TASK 1:
Reproduce the listing that follows the text below line for line, leaving out the pictures.

EXTRACT PROVIDED:

<<<<

Andrei Finonchenko (Russian: Андрей Финонченко; born 21 June 1982) is a Kazakh football coach and former footballer striker who spent his whole career with FC Shakhter Karagandy, as well as representing the Kazakhstan national football team. He is currently the Sporting Director of Shakhter Karagandy.

Career

Club
Born in Karagandy, Finonchenko began his career as a left-back before being converted into a forward.

Finonchenko announced his retirement from football, and his appointment as Shakhter Karagandy new assistant manager on 3 February 2017.

International
Finonchenko made his international debut on 6 June 2003, against Poland, going on to make 20 appearances for his country, scoring five goals in the process, the first of which came against Cyprus on 19 February 2004.

>>>>

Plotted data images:

<<<<

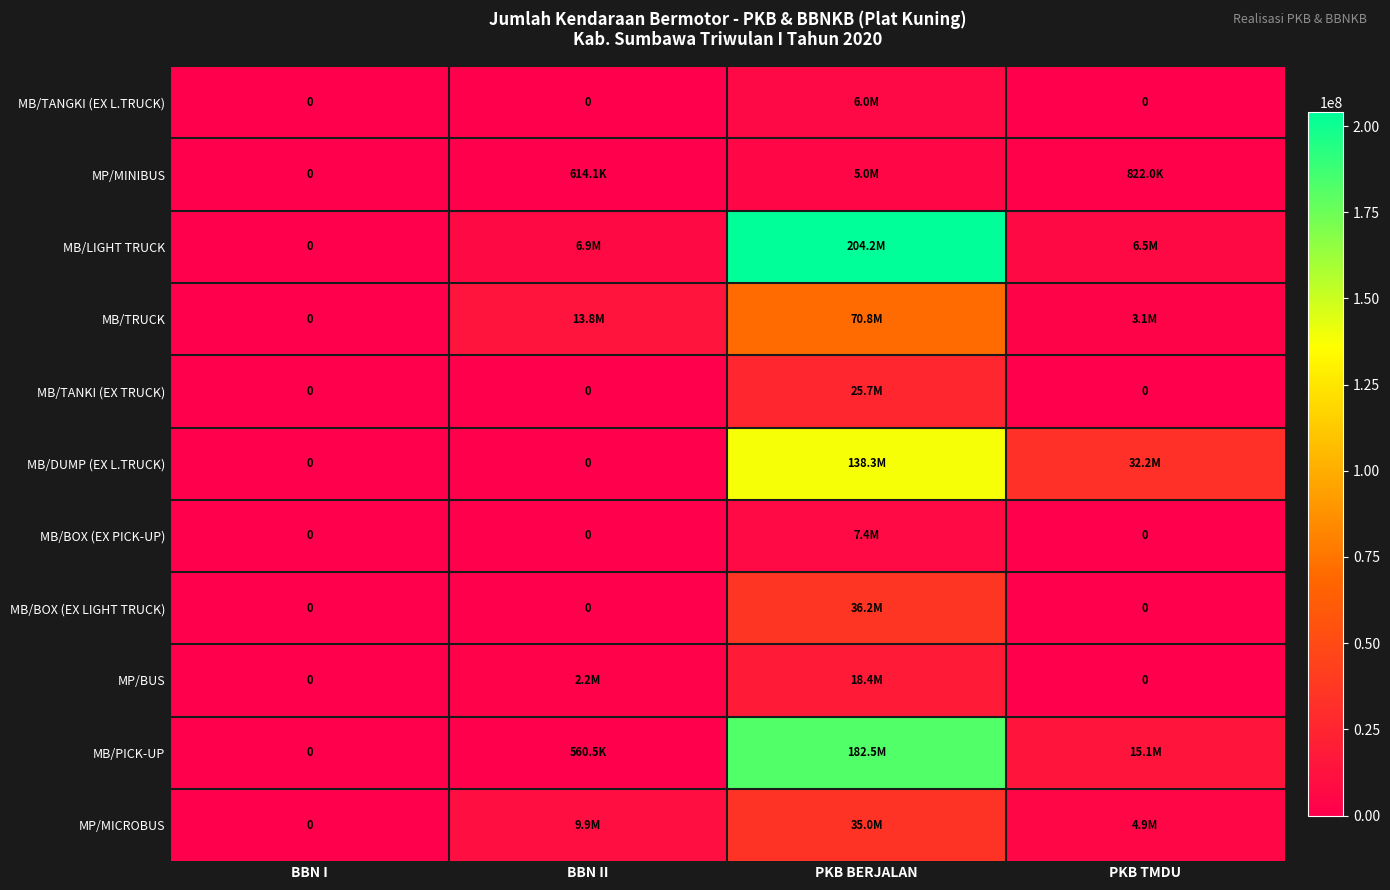

How many values in the MB/BOX (EX PICK-UP) series exceed 0?

1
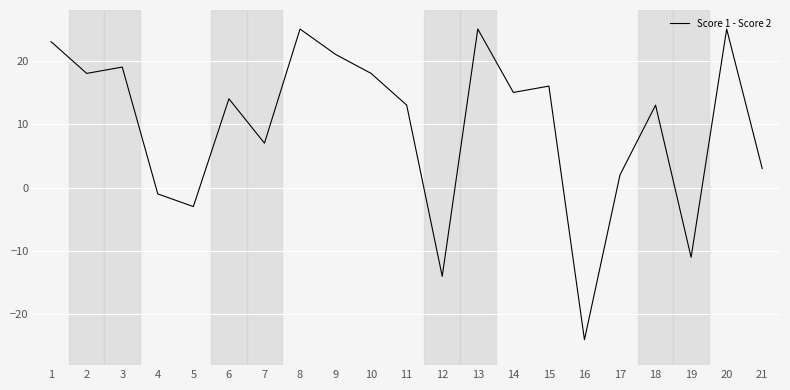

The value at 2 is 30. True or false?

False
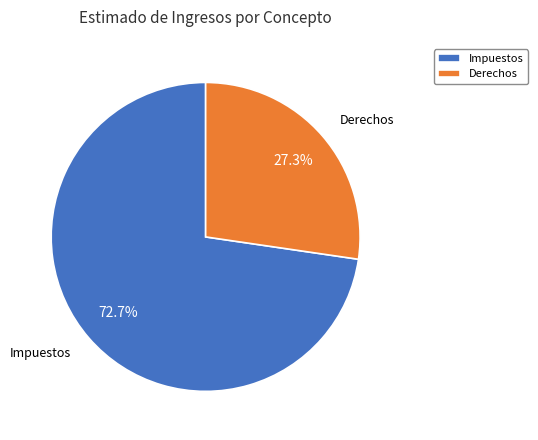

Does Derechos represent more than half of the total?

No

>>>>

TASK 2:
For each statement, say whether it agrees with the Finonchenko biography above, answering yes or no and quoting the words of the biography that decide it.
(a) Finonchenko started his career playing as a forward.
(b) His first international goal came against Cyprus.
(c) He made 25 appearances for his country.

TASK RESULT 1:
How many values in the MB/BOX (EX PICK-UP) series exceed 0?

1

The value at 2 is 30. True or false?

False

Does Derechos represent more than half of the total?

No

TASK RESULT 2:
(a) No: "began his career as a left-back before being converted into a forward."
(b) Yes: "the first of which came against Cyprus on 19 February 2004."
(c) No: "going on to make 20 appearances for his country"